On Wed, Aug 29, 2007 at 10:49:43AM -0400, James Antill wrote:
> On Tue, 2007-08-28 at 20:38 -0400, Matthew Miller wrote:
> > On Tue, Aug 28, 2007 at 11:07:53AM -0500, Michael E Brown wrote:
> > >     The intent of this yum plugin is to eliminate this bootstrap as a
> > > separate step. The intent is that whenever the user does a yum upgrade,
> > > that if there are any new firmware packages in the repository that were
> > > not previously on their system, they will get automatically
> > > bootstrapped.
> > 
> > 
> > Shouldn't it only do this if an option ("--check-new-firmware", or
> > something) is given? When I'm applying security updates is the last time I
> > want random new hardware support installed.
> 
>  I think maybe a more obvious change is to only add the fireware
> packages if the user has done "yum update" without any package name
> arguments (or with arguments that match the firmware package names).

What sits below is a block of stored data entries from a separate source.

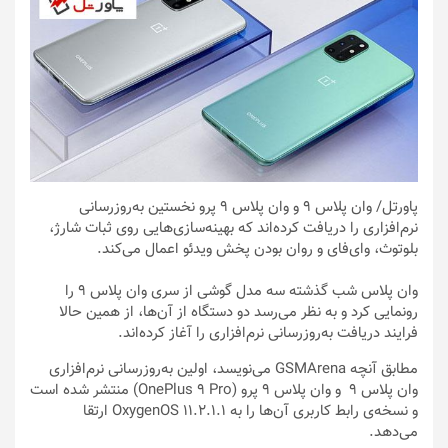
پاورتل
/ وان پلاس 9 و وان پلاس 9 پرو نخستین به‌روزرسانی
نرم‌افزاری را دریافت کرده‌اند که بهینه‌سازی‌هایی روی ثبات شارژ،
بلوتوث، وای‌فای و روان بودن پخش ویدئو اعمال می‌کند.
وان پلاس شب گذشته سه مدل گوشی از سری وان پلاس 9 را
رونمایی کرد و به ‌نظر می‌رسد دو دستگاه از ‌آن‌ها، از همین حالا
فرایند دریافت به‌روزرسانی نرم‌افزاری را آغاز کرده‌اند.
مطابق آنچه GSMArena می‌نویسد، اولین به‌روزرسانی نرم‌افزاری
وان پلاس ۹ و وان پلاس ۹ پرو (OnePlus 9 Pro) منتشر شده است
و نسخه‌ی رابط کاربری آن‌ها را به OxygenOS 11.2.1.1 ارتقا
می‌دهد.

This sounds fine to me. Can you suggest how I might accomplish this from
my plugin?

>  The security plugin will do the right thing, as on an update it runs
> from preresolv (which is after the packages are added in exclude).
> However AIUI some of the other "exclude plugins" just run from the
> exclude hook, so they'll be in a race to see who wins.

I understand that. The only two hooks that look like they solve my
problem are postreposetup and exclude. The problem is that postreposetup
looks like it runs before new metadata is downloaded. So, exclude looked
like the only hook that really did what I needed.

What is the nature of the other exclude plugins? Are they something that
the user is likely to see as a problem? The two plugins that I see that
use exclude_hook are protectbase and priorities. I dont see my plugin
doing anything that would really interfere with these two.